Uśmiechnąłem się w odpowiedzi pod nosem. Dzięki koleżanko. Reszta lekcji minęła szybko.  Pani Philips coś tłumaczyła, a cała klasa udawała zainteresowanie. Beznadzieja. Wychodząc spotkałem chłopaków.

- Siema. O której jutr gracie ten mecz? – zapytałem. David i Brandon byli w szkolnej drużynie futbolowej. Zawsze lubiłem patrzeć, jak grają.

- O czwartej. Wpadniesz sam czy z Viol?

- Raczej sam. Wiesz, że ona nie lubi sportu.

- Nie da się ukryć – dopowiedział Brandon. – No to widzimy się dziś o osiemnastej?

- Jasne. Tylko błagam was nie przychodźcie z dziewczynami. To ma być męski wieczór – powiedział David, który jako jedyny z nas nie miał dziewczyny. Trochę wkurzało go to, ale kiedy ostatnim razem próbowaliśmy go spiknąć z Sophie, nie za bardzo nam wyszło. Okazało się, że jest strasznie wymagający, jeśli chodzi o dziewczyny.

- Nie ma sprawy. To do zobaczenia.

Przybiliśmy sobie piątki i się rozeszliśmy. Skupiłem swoje myśli na Violett. Miała lekcje na piętrze. Ruszyłem do niej.

- Hej – przywitała mnie wesoło. – Co tam?

- Całkiem nieźle. Powiedz, co robisz dziś po szkole?
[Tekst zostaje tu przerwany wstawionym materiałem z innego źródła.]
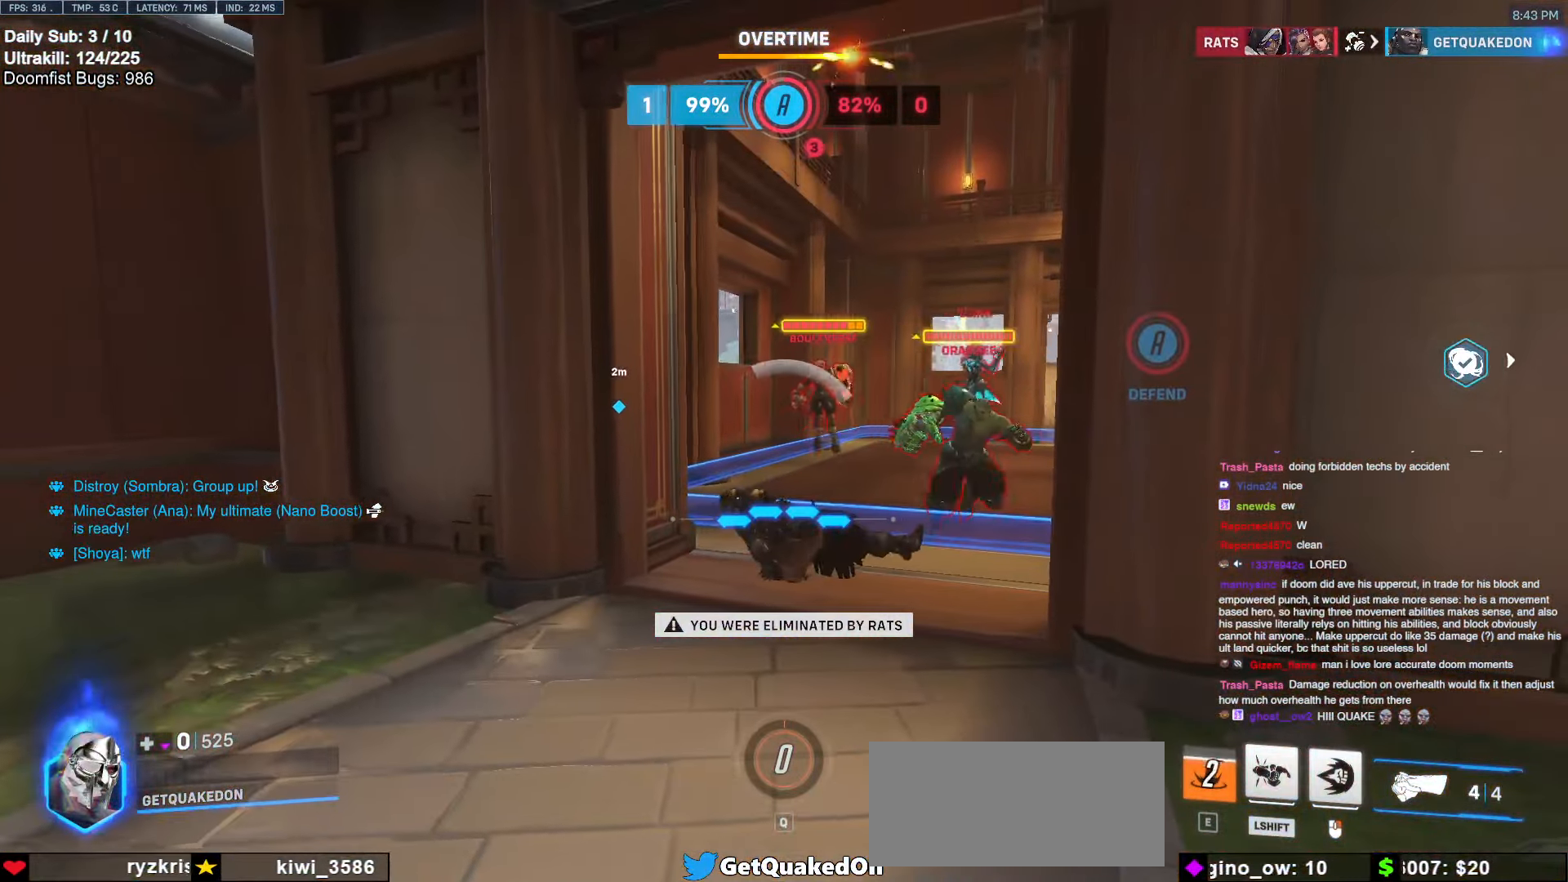
{"dt_ms": 500, "keys": [], "mouse": [], "events": []}
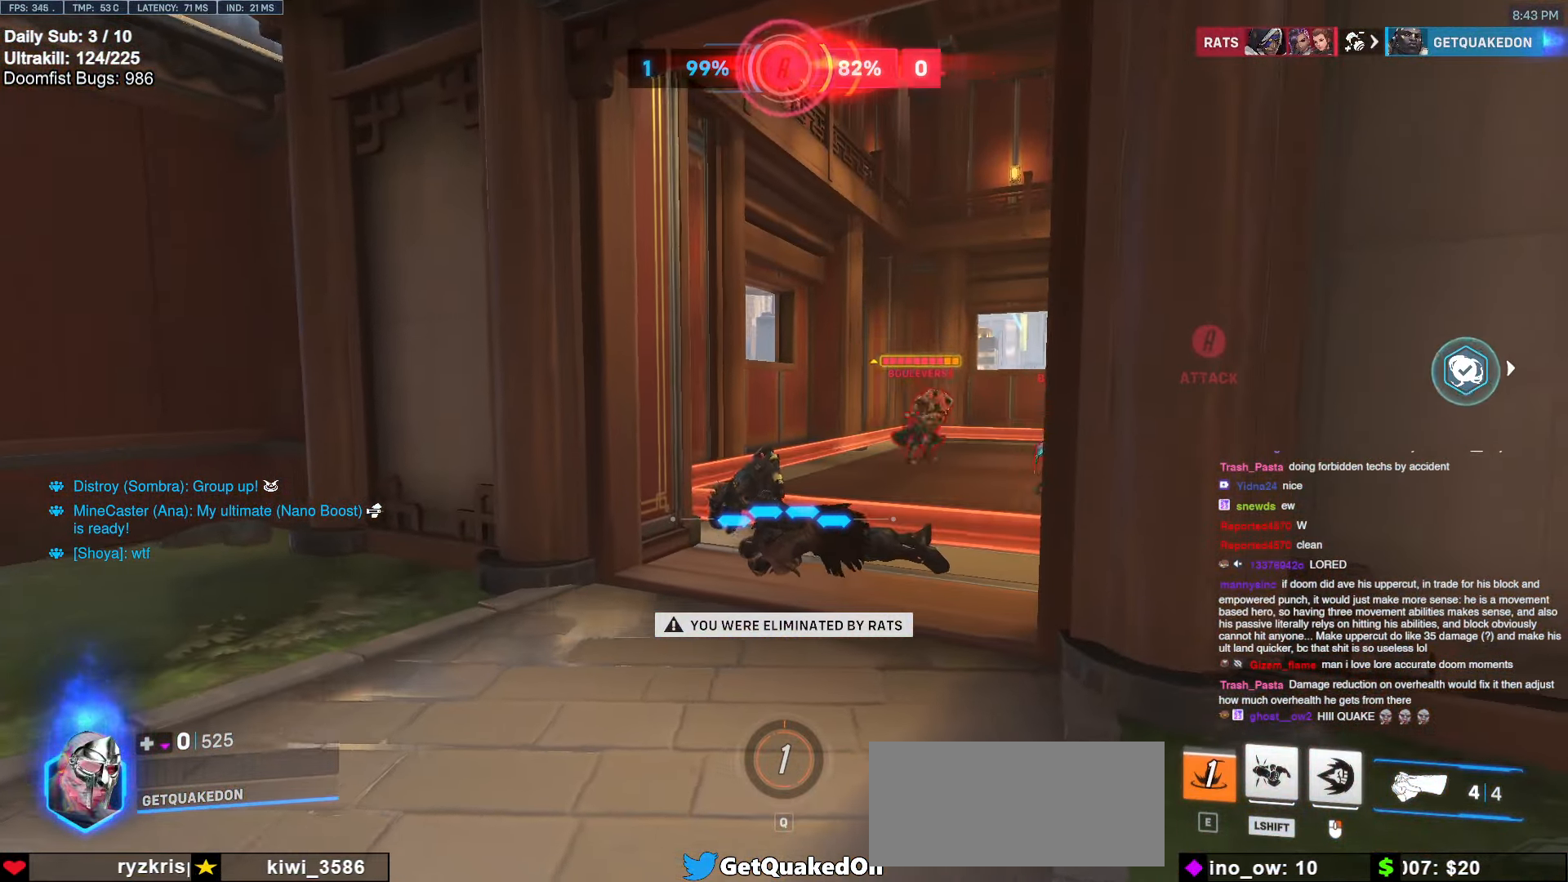
{"dt_ms": 500, "keys": [], "mouse": [], "events": []}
- Nic konkretnego, a co? – zapytała podekscytowana.

- Chciałem z tobą o czymś porozmawiać. Co powiesz na ciastko?

- Jasne. To widzimy się po lekcjach. Czekaj na mnie przy szafce – dała mi buziaka i w tej samej chwili usłyszeliśmy dzwonek.

- Dobra to ja lecę. Tylko nie zapomnij o mnie – uśmiechnąłem się i poszedłem do sali matematycznej. Ja chyba dziś tu umrę.